Takryuhan (translation: Muddy Streaming… I know, to English-speaking ears it’s grammatically off-beat, but the sentiment behind the name translates poorly and “streaming” is what the band members swear by) is Daegu’s stand-out hometown indie band. One guitarist blurts choppy, anti-melodic rapid fire beats and the rest of the band swings full-out orchestrated feedback, except for when they taper into a Bedhead glide. The singer hides himself at the back of the stage, behind two guitarists and a bassist, next to the drums, where he sweetly murmurs lyrics and occasionally strums an acoustic guitar.

And in perhaps the ideal example of the wide variation in the bands that play Club Heavy at any given show, following Takryuhan one night was Unchained, who could have passed for Alice in Chains’ younger brother. The singer slanted into the mike with moves and a wardrobe copped from Layne Staley, right down to the black clothes and sunglasses.
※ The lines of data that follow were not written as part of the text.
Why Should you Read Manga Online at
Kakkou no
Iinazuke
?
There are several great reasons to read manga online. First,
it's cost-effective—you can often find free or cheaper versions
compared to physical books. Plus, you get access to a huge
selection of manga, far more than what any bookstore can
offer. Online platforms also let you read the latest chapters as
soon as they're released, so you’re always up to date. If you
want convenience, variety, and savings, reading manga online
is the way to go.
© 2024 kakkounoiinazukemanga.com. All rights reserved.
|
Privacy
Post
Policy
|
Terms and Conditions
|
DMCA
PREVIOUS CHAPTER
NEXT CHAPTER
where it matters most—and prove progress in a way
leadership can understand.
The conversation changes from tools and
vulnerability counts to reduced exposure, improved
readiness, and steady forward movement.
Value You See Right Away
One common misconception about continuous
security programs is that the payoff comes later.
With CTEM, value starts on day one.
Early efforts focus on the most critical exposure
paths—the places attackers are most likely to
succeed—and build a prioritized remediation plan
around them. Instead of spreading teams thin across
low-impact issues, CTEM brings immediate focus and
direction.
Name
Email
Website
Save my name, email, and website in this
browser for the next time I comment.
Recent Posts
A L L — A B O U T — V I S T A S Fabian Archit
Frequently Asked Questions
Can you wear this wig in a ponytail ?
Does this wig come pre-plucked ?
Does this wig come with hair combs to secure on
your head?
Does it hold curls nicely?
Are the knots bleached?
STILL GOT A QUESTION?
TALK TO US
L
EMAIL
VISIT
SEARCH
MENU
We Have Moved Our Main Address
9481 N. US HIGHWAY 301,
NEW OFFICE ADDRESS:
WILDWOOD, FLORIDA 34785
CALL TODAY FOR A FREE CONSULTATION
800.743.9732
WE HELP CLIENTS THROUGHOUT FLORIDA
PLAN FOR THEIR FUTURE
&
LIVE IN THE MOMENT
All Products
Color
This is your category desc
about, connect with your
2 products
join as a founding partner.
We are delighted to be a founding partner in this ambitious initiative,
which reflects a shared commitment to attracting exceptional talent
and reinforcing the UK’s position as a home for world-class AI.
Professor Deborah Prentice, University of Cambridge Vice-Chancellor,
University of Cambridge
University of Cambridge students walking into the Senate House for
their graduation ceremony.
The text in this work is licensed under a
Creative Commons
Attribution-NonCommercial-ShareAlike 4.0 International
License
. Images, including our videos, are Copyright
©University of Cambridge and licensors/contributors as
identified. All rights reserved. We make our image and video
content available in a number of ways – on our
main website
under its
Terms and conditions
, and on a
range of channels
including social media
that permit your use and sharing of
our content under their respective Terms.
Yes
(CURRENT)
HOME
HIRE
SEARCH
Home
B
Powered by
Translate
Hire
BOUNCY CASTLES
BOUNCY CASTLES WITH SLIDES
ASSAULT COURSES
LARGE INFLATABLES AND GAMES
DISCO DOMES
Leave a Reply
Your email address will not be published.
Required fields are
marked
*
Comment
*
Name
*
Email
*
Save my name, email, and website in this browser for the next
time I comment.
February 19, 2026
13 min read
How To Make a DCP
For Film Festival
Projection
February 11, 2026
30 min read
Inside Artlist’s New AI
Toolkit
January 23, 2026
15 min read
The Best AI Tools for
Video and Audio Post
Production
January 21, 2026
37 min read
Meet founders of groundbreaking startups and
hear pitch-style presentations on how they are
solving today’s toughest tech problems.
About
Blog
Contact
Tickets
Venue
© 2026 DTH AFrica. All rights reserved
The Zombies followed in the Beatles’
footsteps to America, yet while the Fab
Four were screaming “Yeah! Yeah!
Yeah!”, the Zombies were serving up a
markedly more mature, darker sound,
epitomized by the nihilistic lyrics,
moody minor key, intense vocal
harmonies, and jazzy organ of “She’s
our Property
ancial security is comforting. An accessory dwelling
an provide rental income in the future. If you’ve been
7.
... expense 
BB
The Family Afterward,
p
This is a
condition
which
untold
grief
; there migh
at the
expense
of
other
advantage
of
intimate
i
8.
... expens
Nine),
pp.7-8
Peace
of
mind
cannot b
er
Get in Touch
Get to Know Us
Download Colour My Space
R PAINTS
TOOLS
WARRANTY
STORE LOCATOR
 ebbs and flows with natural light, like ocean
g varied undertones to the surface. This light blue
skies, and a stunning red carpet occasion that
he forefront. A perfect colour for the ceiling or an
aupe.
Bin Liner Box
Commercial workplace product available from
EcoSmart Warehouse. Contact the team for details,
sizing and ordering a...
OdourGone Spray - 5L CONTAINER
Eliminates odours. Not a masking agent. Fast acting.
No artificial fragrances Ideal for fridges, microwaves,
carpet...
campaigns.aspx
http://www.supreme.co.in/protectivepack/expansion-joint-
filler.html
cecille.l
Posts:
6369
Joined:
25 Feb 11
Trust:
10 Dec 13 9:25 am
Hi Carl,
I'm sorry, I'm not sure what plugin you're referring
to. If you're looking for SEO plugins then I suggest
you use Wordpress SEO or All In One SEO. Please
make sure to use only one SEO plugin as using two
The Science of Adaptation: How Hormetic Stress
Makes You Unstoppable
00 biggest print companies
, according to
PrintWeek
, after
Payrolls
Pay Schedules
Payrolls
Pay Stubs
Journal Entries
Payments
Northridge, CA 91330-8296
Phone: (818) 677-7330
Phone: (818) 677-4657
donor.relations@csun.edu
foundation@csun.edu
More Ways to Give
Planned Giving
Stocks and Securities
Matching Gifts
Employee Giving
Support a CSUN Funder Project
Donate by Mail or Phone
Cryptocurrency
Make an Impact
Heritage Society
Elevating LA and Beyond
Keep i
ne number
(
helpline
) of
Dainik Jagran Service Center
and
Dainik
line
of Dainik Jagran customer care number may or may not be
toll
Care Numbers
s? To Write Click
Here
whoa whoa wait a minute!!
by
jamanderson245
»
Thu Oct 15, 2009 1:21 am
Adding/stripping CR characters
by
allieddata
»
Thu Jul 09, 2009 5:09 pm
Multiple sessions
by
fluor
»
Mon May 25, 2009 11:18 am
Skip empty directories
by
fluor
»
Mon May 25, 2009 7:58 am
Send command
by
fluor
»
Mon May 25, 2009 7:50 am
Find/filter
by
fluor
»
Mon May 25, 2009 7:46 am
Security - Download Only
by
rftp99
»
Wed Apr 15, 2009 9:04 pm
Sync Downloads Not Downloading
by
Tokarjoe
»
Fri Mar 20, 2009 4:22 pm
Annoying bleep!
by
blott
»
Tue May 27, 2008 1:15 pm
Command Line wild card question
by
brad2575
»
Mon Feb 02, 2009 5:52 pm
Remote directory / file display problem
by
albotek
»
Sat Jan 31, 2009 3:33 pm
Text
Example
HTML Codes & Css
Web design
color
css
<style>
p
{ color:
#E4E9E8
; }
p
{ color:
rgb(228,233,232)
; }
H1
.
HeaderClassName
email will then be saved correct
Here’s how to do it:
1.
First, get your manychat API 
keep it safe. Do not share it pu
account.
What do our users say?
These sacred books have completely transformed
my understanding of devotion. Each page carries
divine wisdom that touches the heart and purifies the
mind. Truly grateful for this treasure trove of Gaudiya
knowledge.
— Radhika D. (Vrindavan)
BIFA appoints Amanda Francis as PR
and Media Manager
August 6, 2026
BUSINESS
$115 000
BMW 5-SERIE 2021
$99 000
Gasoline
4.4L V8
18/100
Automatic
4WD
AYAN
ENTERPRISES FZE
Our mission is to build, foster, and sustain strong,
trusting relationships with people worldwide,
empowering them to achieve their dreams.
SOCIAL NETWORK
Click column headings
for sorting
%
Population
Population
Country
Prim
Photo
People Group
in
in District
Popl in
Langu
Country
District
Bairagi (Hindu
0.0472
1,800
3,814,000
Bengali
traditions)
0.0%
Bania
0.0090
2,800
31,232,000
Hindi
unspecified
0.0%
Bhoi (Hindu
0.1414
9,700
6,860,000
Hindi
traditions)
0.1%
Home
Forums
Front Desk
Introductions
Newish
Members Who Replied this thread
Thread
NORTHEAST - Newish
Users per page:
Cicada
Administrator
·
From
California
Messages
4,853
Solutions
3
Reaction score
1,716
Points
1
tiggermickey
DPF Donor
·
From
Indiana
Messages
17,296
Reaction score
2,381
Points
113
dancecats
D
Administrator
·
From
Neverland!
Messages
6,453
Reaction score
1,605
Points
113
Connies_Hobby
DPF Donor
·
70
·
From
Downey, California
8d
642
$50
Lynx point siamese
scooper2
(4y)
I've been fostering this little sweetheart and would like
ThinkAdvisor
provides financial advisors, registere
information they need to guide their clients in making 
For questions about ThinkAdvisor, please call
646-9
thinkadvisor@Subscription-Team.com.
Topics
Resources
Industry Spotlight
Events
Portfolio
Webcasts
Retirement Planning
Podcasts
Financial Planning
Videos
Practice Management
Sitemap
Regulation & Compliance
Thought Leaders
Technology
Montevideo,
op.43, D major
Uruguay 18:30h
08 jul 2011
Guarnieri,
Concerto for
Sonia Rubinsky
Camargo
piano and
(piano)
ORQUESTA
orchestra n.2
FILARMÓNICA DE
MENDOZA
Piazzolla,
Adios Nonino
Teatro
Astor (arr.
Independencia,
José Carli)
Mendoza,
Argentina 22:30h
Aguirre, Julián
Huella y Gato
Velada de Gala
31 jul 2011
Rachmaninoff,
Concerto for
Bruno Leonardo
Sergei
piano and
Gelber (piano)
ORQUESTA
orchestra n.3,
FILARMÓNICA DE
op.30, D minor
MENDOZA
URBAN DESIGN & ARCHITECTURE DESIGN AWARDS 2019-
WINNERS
Since drugs are hard to come by in Korea, I assumed the sunglasses were a stylistic choice and not covering up heroin bloodshot eyes. The guitars behind him groaned grimy sludge and the drums did whatever thump thumps were required. In the US I probably would have run home, tucked my head under a pillow and protected it with some twee-pop, never having even liked Alice in Chains. Here, I nodded, even bopped and banged my head along, thankful that although a city with the population of Daegu should probably have more venues, at least it has Club Heavy.